Faith's philanthropic work has focused on young people, women and girls, disaster relief and next-generation giving. Alongside her sister, she has worked on fundraising campaigns, donation drives and live experiences supporting organizations in Canada, the United States and the Caribbean.

In 2021, Faith and her sister helped organize relief efforts following the eruption of the La Soufrière volcano in Saint Vincent and the Grenadines. Their work included a donation drive supporting communities affected by the eruption. The Canadian Arts & Fashion Awards later reported that the initiative benefited approximately 16,000 people.

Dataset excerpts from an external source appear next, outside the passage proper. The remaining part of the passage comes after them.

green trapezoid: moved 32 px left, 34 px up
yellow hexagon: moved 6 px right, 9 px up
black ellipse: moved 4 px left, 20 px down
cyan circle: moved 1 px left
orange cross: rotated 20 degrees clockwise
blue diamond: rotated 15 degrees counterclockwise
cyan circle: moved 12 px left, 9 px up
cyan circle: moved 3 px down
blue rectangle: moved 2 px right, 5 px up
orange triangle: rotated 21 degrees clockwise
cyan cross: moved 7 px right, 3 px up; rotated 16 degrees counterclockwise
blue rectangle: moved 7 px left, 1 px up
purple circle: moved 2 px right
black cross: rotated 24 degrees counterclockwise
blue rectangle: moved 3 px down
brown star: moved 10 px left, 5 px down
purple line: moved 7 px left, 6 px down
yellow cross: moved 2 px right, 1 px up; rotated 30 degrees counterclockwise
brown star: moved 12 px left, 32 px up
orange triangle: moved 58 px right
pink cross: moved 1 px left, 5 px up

Faith has also supported youth-focused charitable initiatives in Toronto. In 2024, she and Justice Faith served as inaugural co-chairs of After the Ball, a fundraising event supporting the Boost Child & Youth Advocacy Centre. The event brought together approximately 250 attendees and raised $160,000 for services supporting children and young people who had experienced abuse.

In 2025, Faith, and her sister Justice, launched RISE, a Toronto-based next-generation fundraising initiative supporting Victim Services Toronto. The inaugural RISE event, held at the Globe and Mail Centre in June 2025, raised more than $525,000 to support a therapeutic program for young victims of crime following court proceedings. The initiative was designed in part to engage a younger generation of donors in philanthropy and charitable giving.

In April 2026, Faith served alongside her sister and Julie Kim as a co-chair of the Misty Copeland Foundation's inaugural Spring Benefit. The event supported the foundation's $1 million Celebrating Misty fundraising campaign and brought together established and next-generation philanthropists in support of the foundation's work with young dancers.

== Recognition ==

Faith and her sister have received recognition for their work across entrepreneurship, fashion, media and philanthropy. In 2023, they were included in Toronto Lifes annual list of rising stars. In 2024, they were named to the Forbes 30 Under 30 list in the Art & Style category for their work with Révolutionnaire. That same year, the sisters received the Changemaker Award at the Canadian Arts & Fashion Awards.